YAPI STOKU BÜYÜK RİSK TAŞIYOR
Depreme hazırlık konusunda önemli eksiklerin bulunduğunu ifade eden Pampal, özellikle Denizli’nin hızla artan sanayileşme ve şehirleşme ile beraber ciddi sorunlar yaşadığını vurguladı. Pampal, bölgedeki yapılaşmada temel ilkelerin ihlal edildiğini belirterek, “Alüvyon zemin üzerine çok katlı betonarme binalar inşa ediliyor. Bu durum, deprem sırasında ciddi yıkımlara neden olabilir. Hatalar sürekli tekrar ediliyor. Deprem sonrası ortaya çıkacak sonuçlar, ‘Kendim ettim kendim buldum’ dedirtecek türden olabilir” ifadelerini kullandı.
DENİZLİ’NİN KRİTİK KONUMU
Türkiye’nin genelinde deprem tehlikesinin her zaman mevcut olduğunu hatırlatan Pampal, Denizli’nin Büyük Menderes ve Gediz Grabenleri üzerinde yer almasının bu tehlikeyi daha da artırdığını söyledi. “Denizli, ülkenin en kritik deprem bölgelerinden biri. Ancak bu risk yeterince konuşulmuyor. Pamukkale Fayı kırıldığında 7 ve üzeri büyüklükte bir deprem kaçınılmaz olacaktır” diye ekledi.
HAZIRLIK VE FARKINDALIK ÇAĞRISI
6 Şubat 2023’te yaşanan büyük depremlerin ardından İstanbul ve çevresinde yoğun çalışmalar yapıldığını, ancak Denizli gibi yüksek riskli bölgelerin ihmal edildiğini ifade eden Pampal, depremle yaşamanın kaçınılmaz olduğunu ancak doğru tedbirlerle can ve mal kaybının en aza indirilebileceğini vurguladı.
"BÜYÜK DEPREM BEKLENMİYOR"
Jeoloji Mühendisi Murat Öztürk ise art arda yaşanan orta şiddetli depremlerin enerji boşalmasından kaynaklandığını belirterek, “Denizli’de şu anda büyük bir depremin olması beklenmemektedir” dedi. Öztürk, bölgedeki fay hatlarının 3 ila 5 büyüklüğünde depremler üretebileceğini ifade ederek, bu tür küçük ölçekli depremlerin enerji boşalması açısından faydalı olduğunu dile getirdi.
2019 yılında Acıpayam’da meydana gelen 5.5 büyüklüğündeki depremin ardından bölgede orta ölçekli bir sarsıntı yaşanmadığını hatırlatan Öztürk, “Denizli birinci derece deprem kuşağında yer alıyor.
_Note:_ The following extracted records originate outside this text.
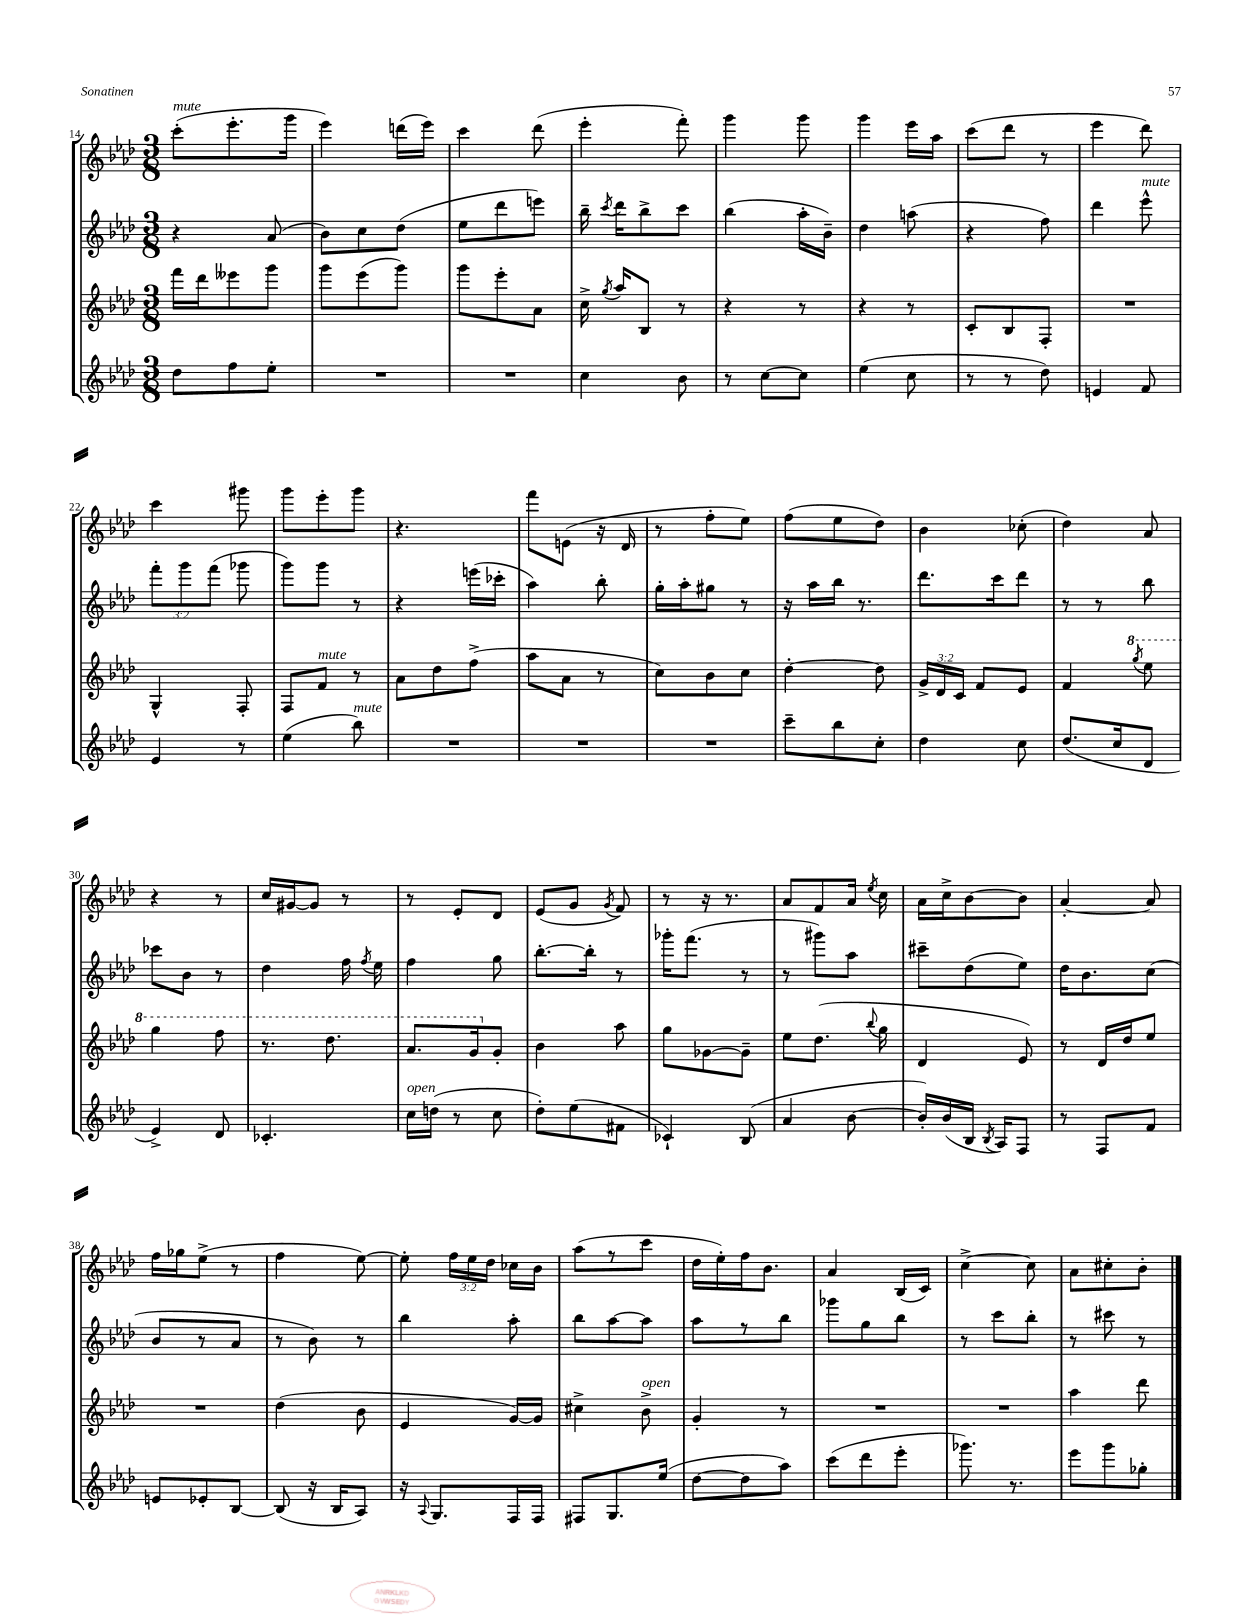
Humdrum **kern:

**kern	**kern	**kern	**kern
*staff4	*staff3	*staff2	*staff1
*clefG2	*clefG2	*clefG2	*clefG2
*k[b-e-a-d-]	*k[b-e-a-d-]	*k[b-e-a-d-]	*k[b-e-a-d-]
*M3/8	*M3/8	*M3/8	*M3/8
8dd-	16fff	4r	(8ccc'
.	16ddd-	.	.
8ff	8eee--	.	8.eee-'
8ee-'	8ggg	(8a-	.
.	.	.	16ggg
=	=	=	=
4.r	8ggg	8b-)	4eee-)
.	(8eee-	8cc	.
.	8ggg)	(8dd-	(16ddd
.	.	.	16eee-)
=	=	=	=
4.r	8ggg	8ee-	4ccc
.	8eee-'	8ddd-	.
.	8a-	8eee)	(8ddd-
=	=	=	=
4cc	16cc^	16bb-~	4eee-'
.	8qgg	8qccc	.
.	16aa-	16ddd-	.
.	8B-	8bb-^	.
8b-	8r	8ccc	8fff')
=	=	=	=
8r	4r	(4bb-	4ggg
[8cc	.	.	.
8cc]	8r	16aa-'	8ggg
.	.	16b-~)	.
=	=	=	=
(4ee-	4r	4dd-	4ggg
8cc	8r	(8aa	16eee-
.	.	.	16aa-
=	=	=	=
8r	8c'	4r	(8ccc
8r	8B-	.	8ddd-
8dd-)	8F'	8ff)	8r
=	=	=	=
4e	4.r	4ddd-	4eee-
8f	.	8eee-^^	8ddd-)
=	=	=	=
4e-	4G^^	12fff'	4ccc
.	.	12ggg	.
.	.	(12fff	.
8r	8F'	8ggg-	8ggg#
=	=	=	=
(4ee-	8F	8ggg)	8ggg
.	8f	8ggg	8eee-'
8bb-)	8r	8r	8ggg
=	=	=	=
4.r	8a-	4r	4.r
.	8dd-	.	.
.	(8ff^	(16eee	.
.	.	16ccc-'	.
=	=	=	=
4.r	8aa-	4aa-)	8fff
.	8a-	.	(8e
.	8r	8bb-'	16r
.	.	.	16d-
=	=	=	=
4.r	8cc)	16gg'	8r
.	.	16aa-'	.
.	8b-	8gg#	8ff'
.	8cc	8r	8ee-)
=	=	=	=
8ccc~	[4dd-'	16r	(8ff
.	.	16aa-	.
8bb-	.	16bb-	8ee-
.	.	8.r	.
8cc'	8dd-]	.	8dd-)
=	=	=	=
4dd-	24g^	8.ddd-	4b-
.	24d-	.	.
.	24c	.	.
.	8f	.	.
.	.	16ccc	.
8cc	8e-	8ddd-	(8cc-'
=	=	=	=
(8.dd-	4f	8r	4dd-)
.	.	8r	.
16cc	.	.	.
.	8qggg	.	.
8d-	8eee-	8bb-	8a-
=	=	=	=
4e-^)	4ggg	8ccc-	4r
.	.	8b-	.
8d-	8fff	8r	8r
=	=	=	=
4.c-'	8.r	4dd-	16cc
.	.	.	[16g#
.	.	.	8g#]
.	8.ddd-	.	.
.	.	16ff	8r
.	.	8qff	.
.	.	16ee-	.
=	=	=	=
16cc	8.aa-	4ff	8r
(16dd	.	.	.
8r	.	.	8e-'
.	16gg	.	.
8cc	8g'	8gg	8d-
=	=	=	=
8dd-')	4b-	[8.bb-'	(8e-
(8ee-	.	.	8g
.	.	16bb-']	.
.	.	.	8qg
8f#	8aa-	8r	8f)
=	=	=	=
4c-`)	8gg	16ggg-'	8r
.	.	(8.fff	.
.	[8g-	.	16r
.	.	.	8.r
(8B-	8g-~]	8r	.
=	=	=	=
4a-	8ee-	8r	8a-
.	(8.dd-	8ggg#)	8f
[8b-	.	8aa-	16a-
.	8qqbb-	.	8qee-
.	16gg	.	16cc
=	=	=	=
16b-'])	4d-	8ccc#~	16a-
(16b-	.	.	16cc^
16B-	.	(8dd-	[8b-
8qB-	.	.	.
16A-)	.	.	.
8F	8e-)	8ee-)	8b-]
=	=	=	=
8r	8r	16dd-	[4a-'
.	.	8.b-	.
8F	16d-	.	.
.	16dd-	.	.
8f	8ee-	(8cc	8a-]
=	=	=	=
8e	4.r	8b-	16ff
.	.	.	16gg-
8e-'	.	8r	(8ee-^
[8B-	.	8a-	8r
=	=	=	=
(8B-]	(4dd-	8r	4ff
16r	.	8b-)	.
16B-	.	.	.
8A-)	8b-	8r	[8ee-)
=	=	=	=
16r	4e-	4bb-	8ee-']
8qqA-	.	.	.
8.G	.	.	.
.	.	.	24ff
.	.	.	24ee-
.	.	.	24dd-
16F	[16g)	8aa-'	16cc-
16F	16g]	.	16b-
=	=	=	=
8F#	4cc#^	8bb-	(8aa-
8.G	.	[8aa-	8r
.	8b-^	8aa-]	8ccc
(16ee-	.	.	.
=	=	=	=
[8dd-	4g'	8aa-	16dd-
.	.	.	16ee-')
8dd-]	.	8r	16ff
.	.	.	8.b-
8aa-)	8r	8bb-	.
=	=	=	=
(8ccc	4.r	8ggg-	4a-
8ddd-	.	8gg	.
8eee-'	.	8bb-	(16B-
.	.	.	16c)
=	=	=	=
8.ggg-)	4.r	8r	[4cc^
.	.	8ccc	.
8.r	.	.	.
.	.	8bb-'	8cc]
=	=	=	=
8eee-	4aa-	8r	8a-
8ggg	.	8ccc#	8cc#'
8gg-'	8ddd-	8r	8b-'
==	==	==	==
*-	*-	*-	*-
Ancak Buldan ve Baklan fayları gibi hatlar birbirine doğrudan etki yapmaz. Bu nedenle ciddi bir sıkıntı doğurması beklenmiyor” diye konuştu.
Denizli’nin deprem gerçeğiyle daha iyi başa çıkabilmesi için dayanıklı yapılaşma ve farkındalık çalışmalarının hızla hayata geçirilmesi gerektiği konusunda uzmanlar hemfikir.